Building the Dam, Bridge, and Mills
In the summer of 1833, Evan Shelby and William Franklin moved west from Indiana and staked a claim on the east side of the Fox River just north of where Baker Park is today (Main Street and 4th Avenue). They left that winter and returned in the spring of 1834 with their families to purchase land from the government and build a cabin on their claim.

In 1834, Charleston was founded. Along with Evan Shelby and William and Lydia Franklin, many settlers bought land from the government and began to farm and improve the region. Included in this group were Dean and Read Ferson, Calvin Ward, Bela Hunt, and George and Ira Minard. These enterprising young men and women began to plot the town, establish the county, and sell land to new-coming settlers.

By the year 1836, construction was completed on the first dam, bridge, gristmill, and sawmill. The building of the dam was a crucial point in
the establishment of the town due to its role in the production of natural resources. Where a town would be built was dictated by the natural course of the river, or where ever the river allowed for an ideal spot for a dam. A dam provided water control which allowed for a water-powered mills to cut wood or grind flour, which was crucial to the growth of the town.

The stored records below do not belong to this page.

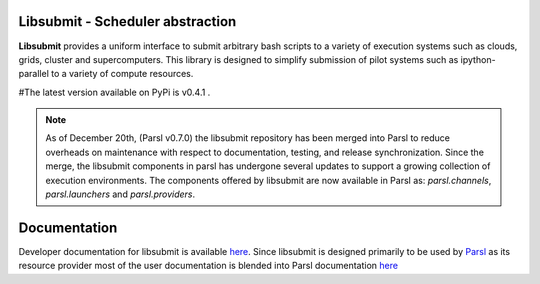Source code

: Libsubmit - Scheduler abstraction
=================================
|licence| |build-status| |docs|

**Libsubmit** provides a uniform interface to submit arbitrary bash scripts to a
variety of execution systems such as clouds, grids, cluster and supercomputers.
This library is designed to simplify submission of pilot systems such as ipython-parallel
to a variety of compute resources.

#The latest version available on PyPi is v0.4.1 .

.. |licence| image:: https://img.shields.io/badge/License-Apache%202.0-blue.svg
   :target: https://github.com/Parsl/libsubmit/blob/master/LICENSE
   :alt: Apache Licence V2.0
.. |build-status| image:: https://travis-ci.org/Parsl/libsubmit.svg?branch=master
   :target: https://travis-ci.org/Parsl/libsubmit
   :alt: Build status
.. |docs| image:: https://readthedocs.org/projects/libsubmit/badge/?version=latest
   :target: http://libsubmit.readthedocs.io/en/latest/?badge=latest
   :alt: Documentation Status


.. note::
   As of December 20th, (Parsl v0.7.0) the libsubmit repository has been merged into Parsl
   to reduce overheads on maintenance with respect to documentation, testing, and release
   synchronization. Since the merge, the libsubmit components in parsl has undergone several
   updates to support a growing collection of execution environments. The components offered
   by libsubmit are now available in Parsl as: `parsl.channels`, `parsl.launchers` and `parsl.providers`.


Documentation
=============

Developer documentation for libsubmit is available `here <http://libsubmit.readthedocs.io/en/latest/devguide/dev_docs.html#>`_.
Since libsubmit is designed primarily to be used by `Parsl <http://parsl-project.org/>`_ as its resource provider most of the user documentation is blended into Parsl documentation `here <http://parsl.readthedocs.io>`_
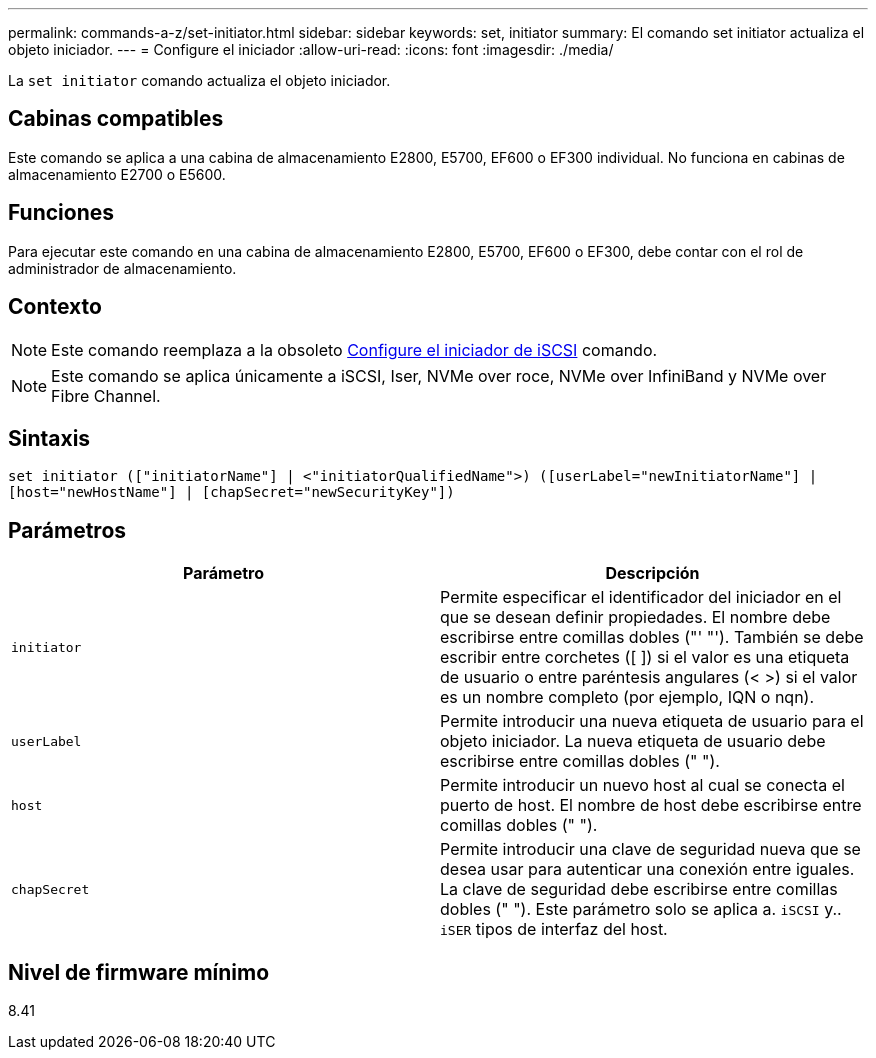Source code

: ---
permalink: commands-a-z/set-initiator.html 
sidebar: sidebar 
keywords: set, initiator 
summary: El comando set initiator actualiza el objeto iniciador. 
---
= Configure el iniciador
:allow-uri-read: 
:icons: font
:imagesdir: ./media/


[role="lead"]
La `set initiator` comando actualiza el objeto iniciador.



== Cabinas compatibles

Este comando se aplica a una cabina de almacenamiento E2800, E5700, EF600 o EF300 individual. No funciona en cabinas de almacenamiento E2700 o E5600.



== Funciones

Para ejecutar este comando en una cabina de almacenamiento E2800, E5700, EF600 o EF300, debe contar con el rol de administrador de almacenamiento.



== Contexto

[NOTE]
====
Este comando reemplaza a la obsoleto xref:set-iscsiinitiator.adoc[Configure el iniciador de iSCSI] comando.

====
[NOTE]
====
Este comando se aplica únicamente a iSCSI, Iser, NVMe over roce, NVMe over InfiniBand y NVMe over Fibre Channel.

====


== Sintaxis

[listing]
----

set initiator (["initiatorName"] | <"initiatorQualifiedName">) ([userLabel="newInitiatorName"] |
[host="newHostName"] | [chapSecret="newSecurityKey"])
----


== Parámetros

[cols="2*"]
|===
| Parámetro | Descripción 


 a| 
`initiator`
 a| 
Permite especificar el identificador del iniciador en el que se desean definir propiedades. El nombre debe escribirse entre comillas dobles ("' "'). También se debe escribir entre corchetes ([ ]) si el valor es una etiqueta de usuario o entre paréntesis angulares (< >) si el valor es un nombre completo (por ejemplo, IQN o nqn).



 a| 
`userLabel`
 a| 
Permite introducir una nueva etiqueta de usuario para el objeto iniciador. La nueva etiqueta de usuario debe escribirse entre comillas dobles (" ").



 a| 
`host`
 a| 
Permite introducir un nuevo host al cual se conecta el puerto de host. El nombre de host debe escribirse entre comillas dobles (" ").



 a| 
`chapSecret`
 a| 
Permite introducir una clave de seguridad nueva que se desea usar para autenticar una conexión entre iguales. La clave de seguridad debe escribirse entre comillas dobles (" "). Este parámetro solo se aplica a. `iSCSI` y.. `iSER` tipos de interfaz del host.

|===


== Nivel de firmware mínimo

8.41
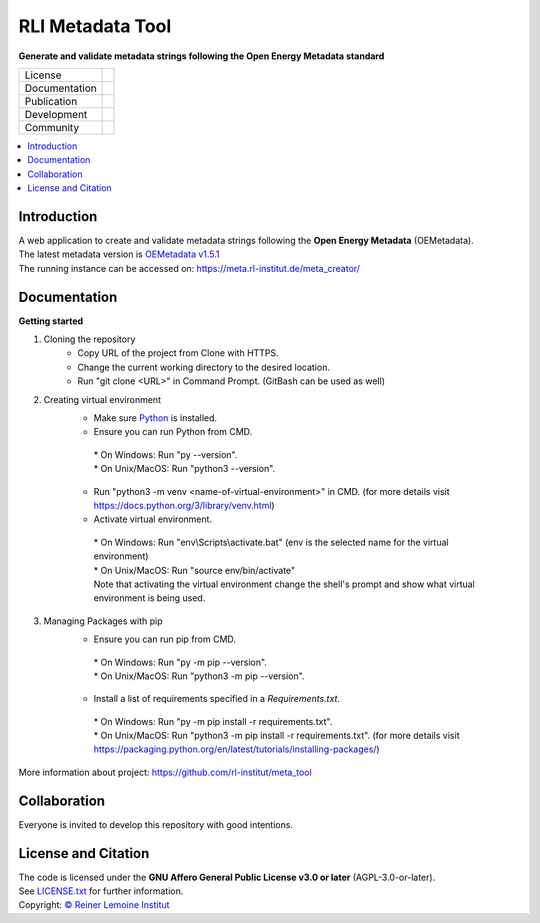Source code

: 
=================
RLI Metadata Tool
=================

**Generate and validate metadata strings following the Open Energy Metadata standard**

.. list-table::
   :widths: auto

   * - License
     - |badge_license|
   * - Documentation
     - 
   * - Publication
     - 
   * - Development
     - |badge_issue_open| |badge_issue_closes| |badge_pr_open| |badge_pr_closes|
   * - Community
     - |badge_contributing| |badge_contributors| |badge_repo_counts|

.. contents::
    :depth: 2
    :local:
    :backlinks: top

Introduction
============
| A web application to create and validate metadata strings following the **Open Energy Metadata** (OEMetadata). 
| The latest metadata version is `OEMetadata v1.5.1 <https://github.com/OpenEnergyPlatform/oemetadata>`_
| The running instance can be accessed on: https://meta.rl-institut.de/meta_creator/


Documentation
=============
**Getting started**

#. Cloning the repository
     * Copy URL of the project from Clone with HTTPS.
     * Change the current working directory to   the desired location.
     * Run "git clone <URL>" in Command Prompt. (GitBash can be used as well)
#. Creating virtual environment
     * Make sure `Python <https://www.python.org/>`_ is installed.
     * Ensure you can run Python from CMD.
      | * On Windows: Run "py --version".
      | * On Unix/MacOS: Run "python3 --version".
     * Run "python3 -m venv <name-of-virtual-environment>" in CMD. 
       (for more details visit https://docs.python.org/3/library/venv.html)
     * Activate virtual environment.
      | * On Windows: Run "env\\Scripts\\activate.bat" 
        (env is the selected name for the virtual environment)
      | * On Unix/MacOS: Run "source env/bin/activate"
      | Note that activating the virtual environment change the shell's prompt and show what virtual
        environment is being used.
#. Managing Packages with pip
     * Ensure you can run pip from CMD.
      | * On Windows: Run "py -m pip --version".
      | * On Unix/MacOS: Run "python3 -m pip --version".
     * Install a list of requirements specified in a *Requirements.txt*.
      | * On Windows: Run "py -m pip install -r requirements.txt".
      | * On Unix/MacOS: Run "python3 -m pip install -r requirements.txt".
        (for more details visit https://packaging.python.org/en/latest/tutorials/installing-packages/)

More information about project: https://github.com/rl-institut/meta_tool


Collaboration
=============
| Everyone is invited to develop this repository with good intentions.

License and Citation
====================
| The code is licensed under the **GNU Affero General Public License v3.0 or later** (AGPL-3.0-or-later).
| See `LICENSE.txt <LICENSE.txt>`_ for further information.
| Copyright: `© Reiner Lemoine Institut <https://reiner-lemoine-institut.de/>`_


.. |badge_license| image:: https://img.shields.io/github/license/rl-institut/meta_tool
    :target: LICENSE.txt
    :alt: License

.. |badge_contributing| image:: https://img.shields.io/badge/contributions-welcome-brightgreen.svg?style=flat
    :alt: contributions

.. |badge_repo_counts| image:: http://hits.dwyl.com/rl-institut/meta_tool.svg
    :alt: counter

.. |badge_contributors| image:: https://img.shields.io/badge/all_contributors-1-orange.svg?style=flat-square
    :alt: contributors

.. |badge_issue_open| image:: https://img.shields.io/github/issues-raw/rl-institut/meta_tool
    :alt: open issues

.. |badge_issue_closes| image:: https://img.shields.io/github/issues-closed-raw/rl-institut/meta_tool
    :alt: closes issues

.. |badge_pr_open| image:: https://img.shields.io/github/issues-pr-raw/rl-institut/meta_tool
    :alt: closes issues

.. |badge_pr_closes| image:: https://img.shields.io/github/issues-pr-closed-raw/rl-institut/meta_tool
    :alt: closes issues
    

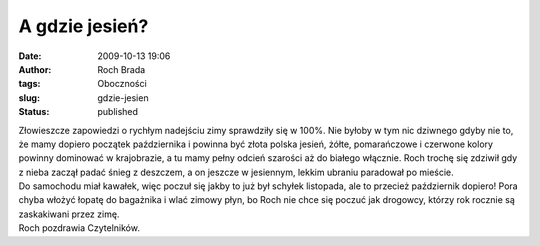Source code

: A gdzie jesień?
###############
:date: 2009-10-13 19:06
:author: Roch Brada
:tags: Oboczności
:slug: gdzie-jesien
:status: published

| Złowieszcze zapowiedzi o rychłym nadejściu zimy sprawdziły się w 100%. Nie byłoby w tym nic dziwnego gdyby nie to, że mamy dopiero początek października i powinna być złota polska jesień, żółte, pomarańczowe i czerwone kolory powinny dominować w krajobrazie, a tu mamy pełny odcień szarości aż do białego włącznie. Roch trochę się zdziwił gdy z nieba zaczął padać śnieg z deszczem, a on jeszcze w jesiennym, lekkim ubraniu paradował po mieście.
| Do samochodu miał kawałek, więc poczuł się jakby to już był schyłek listopada, ale to przecież październik dopiero! Pora chyba włożyć łopatę do bagażnika i wlać zimowy płyn, bo Roch nie chce się poczuć jak drogowcy, którzy rok rocznie są zaskakiwani przez zimę.
| Roch pozdrawia Czytelników.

By 1837, Charleston had its share of masons, millwrights, builders, and even a doctor, lawyer, and potter. In addition, churches also sprang up with the growth of the town, including the Congregationalist, Baptist, Methodist, Catholic, and Universalists.

During the late 1830s, it was discovered that there was another Charleston in downstate Illinois. The southern Charleston was slightly older than the northern. In 1839, it was suggested by S.S. Jones, a lawyer in town, that the name of the town be changed from Charleston to St. Charles.

The first bridge over Main Street was built in 1836. Between the days of March 11 and 12, 1839, a sleepy, ice-covered river turned into a raging torrent of water due to a sudden melting of snow. Consequently, every bridge in Kane County was swept away with the current. Many local people in St. Charles and the surrounding towns started private ferry services until new bridges were constructed.

There are competing stories of what happened to the bridge which replaced the original. One story claims it was again raging flood waters which washed the wooden timber bridge away, much like the fate of the first. Another story, however, tells the tale of an angry mob invading the town and permanently damaging the footbridge in the process. The raid was the Richards Riot that took place on April 19, 1849. In any case, the bridge was destroyed in April of 1849.

Once again, a new wooden timber bridge was built in place of the old, only to fall again to mother nature. In February 1857, the Fox River once again rose to a level that proved to be too much for the bridge. Learning from their first and second experiences, the settlers immediately constructed a temporary footbridge until a new bridge could be built. "Heavy wooden timbers" were used to reconstruct the bridge in 1857. However, being made of wood, the timbers were bound to rot, and rot they did until 1874 when the bridge was voluntarily replaced with iron.